**Raw data:**
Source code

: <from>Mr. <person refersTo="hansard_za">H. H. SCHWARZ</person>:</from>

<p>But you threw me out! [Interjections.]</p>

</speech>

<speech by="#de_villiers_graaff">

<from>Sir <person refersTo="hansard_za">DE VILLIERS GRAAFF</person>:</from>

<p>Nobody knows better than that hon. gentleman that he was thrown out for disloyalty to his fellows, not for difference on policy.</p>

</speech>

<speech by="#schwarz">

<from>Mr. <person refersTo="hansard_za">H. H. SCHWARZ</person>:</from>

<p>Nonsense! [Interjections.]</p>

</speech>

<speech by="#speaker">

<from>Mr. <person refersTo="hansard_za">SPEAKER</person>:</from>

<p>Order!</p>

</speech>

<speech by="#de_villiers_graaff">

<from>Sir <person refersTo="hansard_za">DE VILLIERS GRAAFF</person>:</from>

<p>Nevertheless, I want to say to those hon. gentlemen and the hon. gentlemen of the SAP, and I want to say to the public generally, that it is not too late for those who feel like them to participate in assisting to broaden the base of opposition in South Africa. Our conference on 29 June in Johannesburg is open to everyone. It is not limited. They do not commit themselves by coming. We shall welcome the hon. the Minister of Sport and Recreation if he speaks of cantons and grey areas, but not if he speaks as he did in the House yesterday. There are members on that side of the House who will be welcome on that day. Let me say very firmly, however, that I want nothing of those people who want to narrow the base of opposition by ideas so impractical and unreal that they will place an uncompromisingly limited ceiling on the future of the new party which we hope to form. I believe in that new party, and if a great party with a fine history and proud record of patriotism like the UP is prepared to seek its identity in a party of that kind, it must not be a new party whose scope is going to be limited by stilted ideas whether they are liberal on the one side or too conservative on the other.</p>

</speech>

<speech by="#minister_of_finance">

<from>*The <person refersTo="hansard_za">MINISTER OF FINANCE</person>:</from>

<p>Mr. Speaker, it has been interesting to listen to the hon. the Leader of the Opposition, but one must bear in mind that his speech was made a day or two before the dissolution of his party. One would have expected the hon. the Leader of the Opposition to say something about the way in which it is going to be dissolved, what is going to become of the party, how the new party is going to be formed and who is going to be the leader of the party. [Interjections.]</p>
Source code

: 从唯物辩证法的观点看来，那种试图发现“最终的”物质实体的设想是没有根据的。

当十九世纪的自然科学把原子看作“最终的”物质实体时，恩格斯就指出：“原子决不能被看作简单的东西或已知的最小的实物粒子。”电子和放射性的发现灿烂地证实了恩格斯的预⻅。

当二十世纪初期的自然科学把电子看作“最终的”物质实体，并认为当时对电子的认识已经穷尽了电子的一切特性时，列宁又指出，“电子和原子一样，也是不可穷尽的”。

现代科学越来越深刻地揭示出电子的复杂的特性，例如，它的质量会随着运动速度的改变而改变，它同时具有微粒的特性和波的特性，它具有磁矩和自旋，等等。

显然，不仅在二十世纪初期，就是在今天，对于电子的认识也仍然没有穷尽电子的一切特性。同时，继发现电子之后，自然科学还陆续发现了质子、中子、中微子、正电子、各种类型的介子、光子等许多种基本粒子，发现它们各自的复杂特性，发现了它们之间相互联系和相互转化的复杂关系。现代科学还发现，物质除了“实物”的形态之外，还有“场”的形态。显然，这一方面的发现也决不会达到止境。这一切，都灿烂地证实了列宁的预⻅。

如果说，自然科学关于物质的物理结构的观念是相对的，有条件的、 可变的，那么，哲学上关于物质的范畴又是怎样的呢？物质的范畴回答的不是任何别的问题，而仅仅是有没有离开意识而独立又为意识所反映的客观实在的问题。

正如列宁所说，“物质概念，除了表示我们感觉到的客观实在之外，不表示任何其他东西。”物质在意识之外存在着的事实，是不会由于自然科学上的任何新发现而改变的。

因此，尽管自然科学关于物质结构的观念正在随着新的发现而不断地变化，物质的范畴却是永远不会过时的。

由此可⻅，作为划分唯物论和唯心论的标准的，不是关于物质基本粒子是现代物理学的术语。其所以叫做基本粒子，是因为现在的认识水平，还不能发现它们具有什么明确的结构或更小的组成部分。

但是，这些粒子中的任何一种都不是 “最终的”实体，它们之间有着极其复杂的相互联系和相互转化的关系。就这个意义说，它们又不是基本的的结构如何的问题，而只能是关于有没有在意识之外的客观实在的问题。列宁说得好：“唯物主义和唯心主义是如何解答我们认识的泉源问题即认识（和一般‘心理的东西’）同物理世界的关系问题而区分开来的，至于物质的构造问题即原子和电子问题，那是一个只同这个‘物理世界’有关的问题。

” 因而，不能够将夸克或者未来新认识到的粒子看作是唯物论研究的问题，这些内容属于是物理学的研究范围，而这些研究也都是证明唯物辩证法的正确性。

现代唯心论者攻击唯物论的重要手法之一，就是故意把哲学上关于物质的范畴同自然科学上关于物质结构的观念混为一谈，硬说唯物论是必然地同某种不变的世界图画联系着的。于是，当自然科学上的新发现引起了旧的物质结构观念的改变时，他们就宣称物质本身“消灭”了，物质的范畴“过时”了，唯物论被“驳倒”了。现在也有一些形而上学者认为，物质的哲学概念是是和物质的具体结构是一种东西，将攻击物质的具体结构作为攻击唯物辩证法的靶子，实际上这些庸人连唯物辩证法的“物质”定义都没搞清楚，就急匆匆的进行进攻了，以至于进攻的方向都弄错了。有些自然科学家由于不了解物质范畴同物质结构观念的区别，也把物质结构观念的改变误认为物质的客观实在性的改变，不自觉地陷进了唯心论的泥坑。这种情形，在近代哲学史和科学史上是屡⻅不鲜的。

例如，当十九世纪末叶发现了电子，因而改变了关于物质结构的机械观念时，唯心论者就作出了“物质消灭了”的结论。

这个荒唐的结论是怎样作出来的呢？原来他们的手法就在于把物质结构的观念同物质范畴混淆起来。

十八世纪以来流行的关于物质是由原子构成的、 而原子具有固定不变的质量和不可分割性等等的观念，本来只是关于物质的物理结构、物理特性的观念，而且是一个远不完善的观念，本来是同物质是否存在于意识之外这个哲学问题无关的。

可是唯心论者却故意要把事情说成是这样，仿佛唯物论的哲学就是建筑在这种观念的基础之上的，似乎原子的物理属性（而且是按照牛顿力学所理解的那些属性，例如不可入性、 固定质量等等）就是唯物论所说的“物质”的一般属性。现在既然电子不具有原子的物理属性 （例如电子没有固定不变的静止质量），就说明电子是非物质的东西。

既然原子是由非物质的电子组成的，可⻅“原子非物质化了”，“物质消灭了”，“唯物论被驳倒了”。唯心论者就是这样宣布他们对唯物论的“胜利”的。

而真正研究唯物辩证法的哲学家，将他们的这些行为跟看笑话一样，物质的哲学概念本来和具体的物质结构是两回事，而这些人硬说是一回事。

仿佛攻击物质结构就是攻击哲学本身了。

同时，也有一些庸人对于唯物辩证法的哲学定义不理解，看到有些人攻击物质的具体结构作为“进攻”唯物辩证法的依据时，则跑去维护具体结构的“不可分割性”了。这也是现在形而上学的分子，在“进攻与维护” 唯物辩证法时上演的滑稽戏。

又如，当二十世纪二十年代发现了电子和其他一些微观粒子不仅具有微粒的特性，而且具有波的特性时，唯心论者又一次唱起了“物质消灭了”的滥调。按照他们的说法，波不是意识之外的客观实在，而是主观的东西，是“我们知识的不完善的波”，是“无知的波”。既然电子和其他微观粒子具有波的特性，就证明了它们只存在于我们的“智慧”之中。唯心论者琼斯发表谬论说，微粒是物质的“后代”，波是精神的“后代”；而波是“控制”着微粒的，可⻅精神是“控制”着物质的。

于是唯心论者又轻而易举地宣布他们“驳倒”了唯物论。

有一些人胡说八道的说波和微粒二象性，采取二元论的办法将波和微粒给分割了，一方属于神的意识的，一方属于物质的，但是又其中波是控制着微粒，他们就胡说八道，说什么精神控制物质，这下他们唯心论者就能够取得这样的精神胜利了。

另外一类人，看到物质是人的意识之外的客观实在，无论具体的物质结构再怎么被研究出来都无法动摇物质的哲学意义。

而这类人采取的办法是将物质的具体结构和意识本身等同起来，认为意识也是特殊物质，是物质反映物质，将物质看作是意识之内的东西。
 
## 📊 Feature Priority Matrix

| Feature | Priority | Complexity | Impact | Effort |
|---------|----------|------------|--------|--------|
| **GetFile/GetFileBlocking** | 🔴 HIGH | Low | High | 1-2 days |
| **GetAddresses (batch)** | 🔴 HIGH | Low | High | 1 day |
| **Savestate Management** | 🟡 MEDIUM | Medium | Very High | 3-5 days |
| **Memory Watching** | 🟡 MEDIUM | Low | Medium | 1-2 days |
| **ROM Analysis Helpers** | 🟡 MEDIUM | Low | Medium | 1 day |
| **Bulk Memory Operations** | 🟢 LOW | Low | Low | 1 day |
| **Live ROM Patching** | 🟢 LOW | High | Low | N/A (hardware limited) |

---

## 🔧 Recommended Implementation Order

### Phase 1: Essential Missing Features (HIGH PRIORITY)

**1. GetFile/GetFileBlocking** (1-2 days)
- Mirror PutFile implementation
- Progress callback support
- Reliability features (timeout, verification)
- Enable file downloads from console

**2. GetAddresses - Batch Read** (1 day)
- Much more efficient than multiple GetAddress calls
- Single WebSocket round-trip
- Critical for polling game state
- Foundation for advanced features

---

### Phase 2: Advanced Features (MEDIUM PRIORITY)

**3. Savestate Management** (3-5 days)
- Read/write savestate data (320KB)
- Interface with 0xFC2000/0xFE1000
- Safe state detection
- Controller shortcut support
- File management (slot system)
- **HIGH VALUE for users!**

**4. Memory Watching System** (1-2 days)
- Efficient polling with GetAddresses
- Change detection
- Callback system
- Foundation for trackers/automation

**Exercise brief:** Using the records above, restate word for word the lines from the one with "十八世纪以来流行的关于物质是" through the one with "- Read/write savestate data (320KB)", both included.

**Response for this exercise:**
十八世纪以来流行的关于物质是由原子构成的、 而原子具有固定不变的质量和不可分割性等等的观念，本来只是关于物质的物理结构、物理特性的观念，而且是一个远不完善的观念，本来是同物质是否存在于意识之外这个哲学问题无关的。

可是唯心论者却故意要把事情说成是这样，仿佛唯物论的哲学就是建筑在这种观念的基础之上的，似乎原子的物理属性（而且是按照牛顿力学所理解的那些属性，例如不可入性、 固定质量等等）就是唯物论所说的“物质”的一般属性。现在既然电子不具有原子的物理属性 （例如电子没有固定不变的静止质量），就说明电子是非物质的东西。

既然原子是由非物质的电子组成的，可⻅“原子非物质化了”，“物质消灭了”，“唯物论被驳倒了”。唯心论者就是这样宣布他们对唯物论的“胜利”的。

而真正研究唯物辩证法的哲学家，将他们的这些行为跟看笑话一样，物质的哲学概念本来和具体的物质结构是两回事，而这些人硬说是一回事。

仿佛攻击物质结构就是攻击哲学本身了。

同时，也有一些庸人对于唯物辩证法的哲学定义不理解，看到有些人攻击物质的具体结构作为“进攻”唯物辩证法的依据时，则跑去维护具体结构的“不可分割性”了。这也是现在形而上学的分子，在“进攻与维护” 唯物辩证法时上演的滑稽戏。

又如，当二十世纪二十年代发现了电子和其他一些微观粒子不仅具有微粒的特性，而且具有波的特性时，唯心论者又一次唱起了“物质消灭了”的滥调。按照他们的说法，波不是意识之外的客观实在，而是主观的东西，是“我们知识的不完善的波”，是“无知的波”。既然电子和其他微观粒子具有波的特性，就证明了它们只存在于我们的“智慧”之中。唯心论者琼斯发表谬论说，微粒是物质的“后代”，波是精神的“后代”；而波是“控制”着微粒的，可⻅精神是“控制”着物质的。

于是唯心论者又轻而易举地宣布他们“驳倒”了唯物论。

有一些人胡说八道的说波和微粒二象性，采取二元论的办法将波和微粒给分割了，一方属于神的意识的，一方属于物质的，但是又其中波是控制着微粒，他们就胡说八道，说什么精神控制物质，这下他们唯心论者就能够取得这样的精神胜利了。

另外一类人，看到物质是人的意识之外的客观实在，无论具体的物质结构再怎么被研究出来都无法动摇物质的哲学意义。

而这类人采取的办法是将物质的具体结构和意识本身等同起来，认为意识也是特殊物质，是物质反映物质，将物质看作是意识之内的东西。
 
## 📊 Feature Priority Matrix

| Feature | Priority | Complexity | Impact | Effort |
|---------|----------|------------|--------|--------|
| **GetFile/GetFileBlocking** | 🔴 HIGH | Low | High | 1-2 days |
| **GetAddresses (batch)** | 🔴 HIGH | Low | High | 1 day |
| **Savestate Management** | 🟡 MEDIUM | Medium | Very High | 3-5 days |
| **Memory Watching** | 🟡 MEDIUM | Low | Medium | 1-2 days |
| **ROM Analysis Helpers** | 🟡 MEDIUM | Low | Medium | 1 day |
| **Bulk Memory Operations** | 🟢 LOW | Low | Low | 1 day |
| **Live ROM Patching** | 🟢 LOW | High | Low | N/A (hardware limited) |

---

## 🔧 Recommended Implementation Order

### Phase 1: Essential Missing Features (HIGH PRIORITY)

**1. GetFile/GetFileBlocking** (1-2 days)
- Mirror PutFile implementation
- Progress callback support
- Reliability features (timeout, verification)
- Enable file downloads from console

**2. GetAddresses - Batch Read** (1 day)
- Much more efficient than multiple GetAddress calls
- Single WebSocket round-trip
- Critical for polling game state
- Foundation for advanced features

---

### Phase 2: Advanced Features (MEDIUM PRIORITY)

**3. Savestate Management** (3-5 days)
- Read/write savestate data (320KB)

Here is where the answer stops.